*INFORMATION SHOWN*

--*--

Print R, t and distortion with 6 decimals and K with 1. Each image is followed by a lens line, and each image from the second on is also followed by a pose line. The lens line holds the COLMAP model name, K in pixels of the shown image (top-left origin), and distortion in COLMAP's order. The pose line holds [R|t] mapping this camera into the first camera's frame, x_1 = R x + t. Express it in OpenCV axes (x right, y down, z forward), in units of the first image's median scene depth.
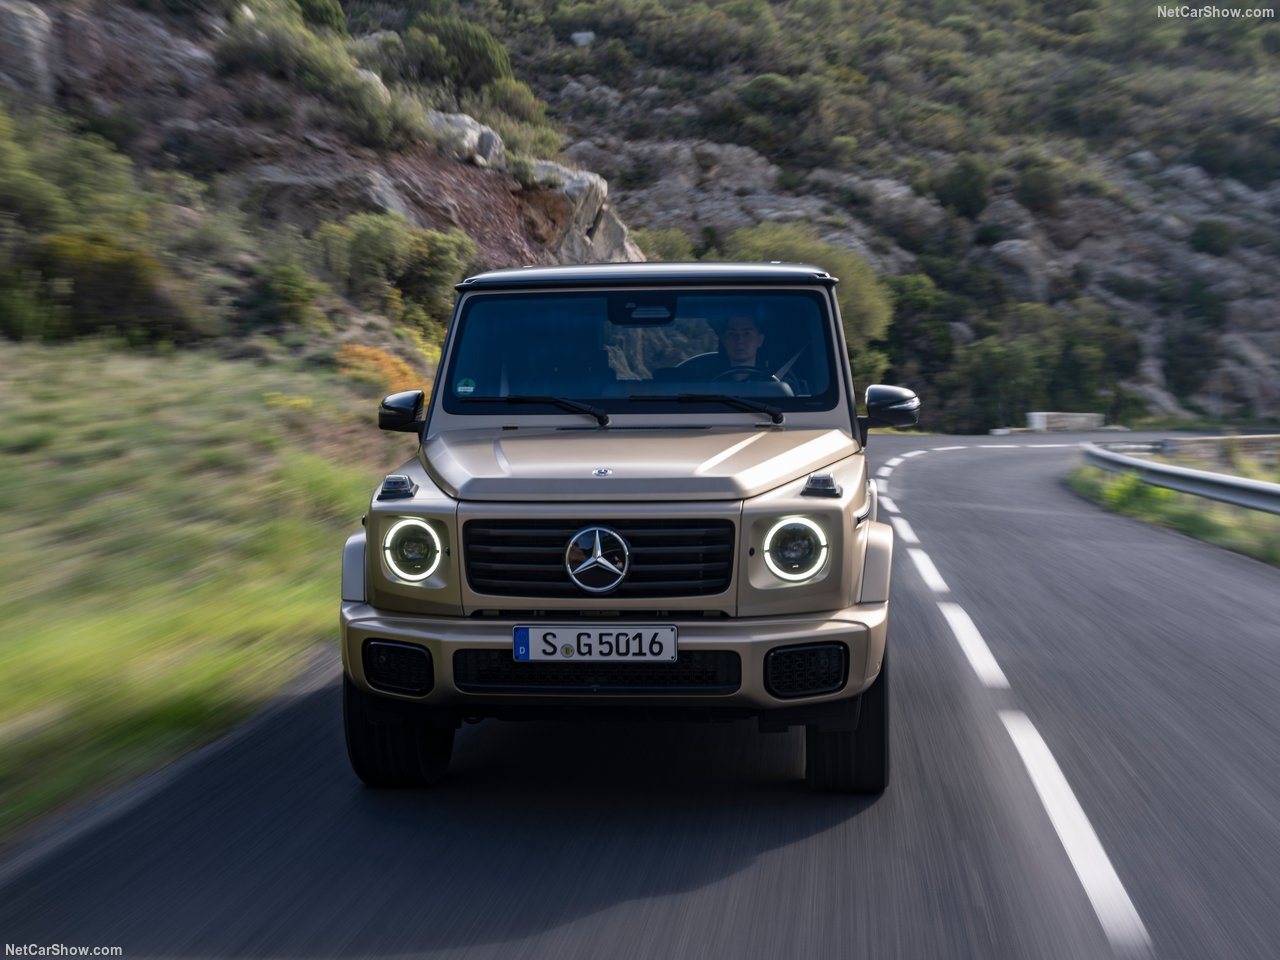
lens RADIAL K [[1713.3, 0, 640.0], [0, 1713.3, 480.0], [0, 0, 1]] dist [0.011089, 0.004612]
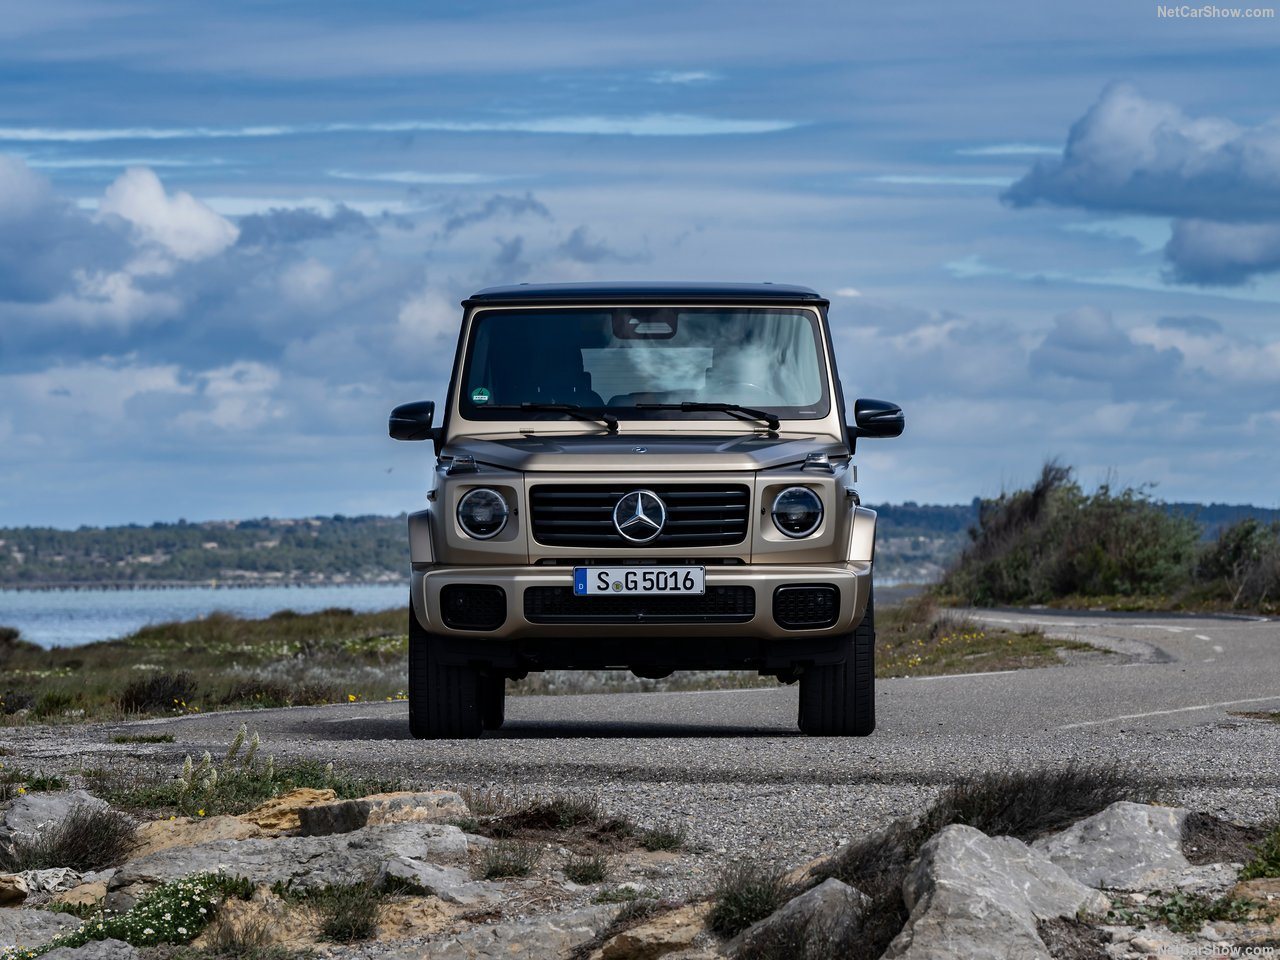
lens RADIAL K [[4192.1, 0, 640.0], [0, 4192.1, 480.0], [0, 0, 1]] dist [-0.195224, -0.435785]
pose [[0.997143, 0.007010, 0.075211, -0.257024], [-0.000724, 0.996526, -0.083279, 0.277284], [-0.075533, 0.082986, 0.993684, -2.053181]]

--*--

*PROBLEM*
Reproduce every line above exactly as written, omitting the images.

*YOUR SOLUTION*
Print R, t and distortion with 6 decimals and K with 1. Each image is followed by a lens line, and each image from the second on is also followed by a pose line. The lens line holds the COLMAP model name, K in pixels of the shown image (top-left origin), and distortion in COLMAP's order. The pose line holds [R|t] mapping this camera into the first camera's frame, x_1 = R x + t. Express it in OpenCV axes (x right, y down, z forward), in units of the first image's median scene depth.
lens RADIAL K [[1713.3, 0, 640.0], [0, 1713.3, 480.0], [0, 0, 1]] dist [0.011089, 0.004612]
lens RADIAL K [[4192.1, 0, 640.0], [0, 4192.1, 480.0], [0, 0, 1]] dist [-0.195224, -0.435785]
pose [[0.997143, 0.007010, 0.075211, -0.257024], [-0.000724, 0.996526, -0.083279, 0.277284], [-0.075533, 0.082986, 0.993684, -2.053181]]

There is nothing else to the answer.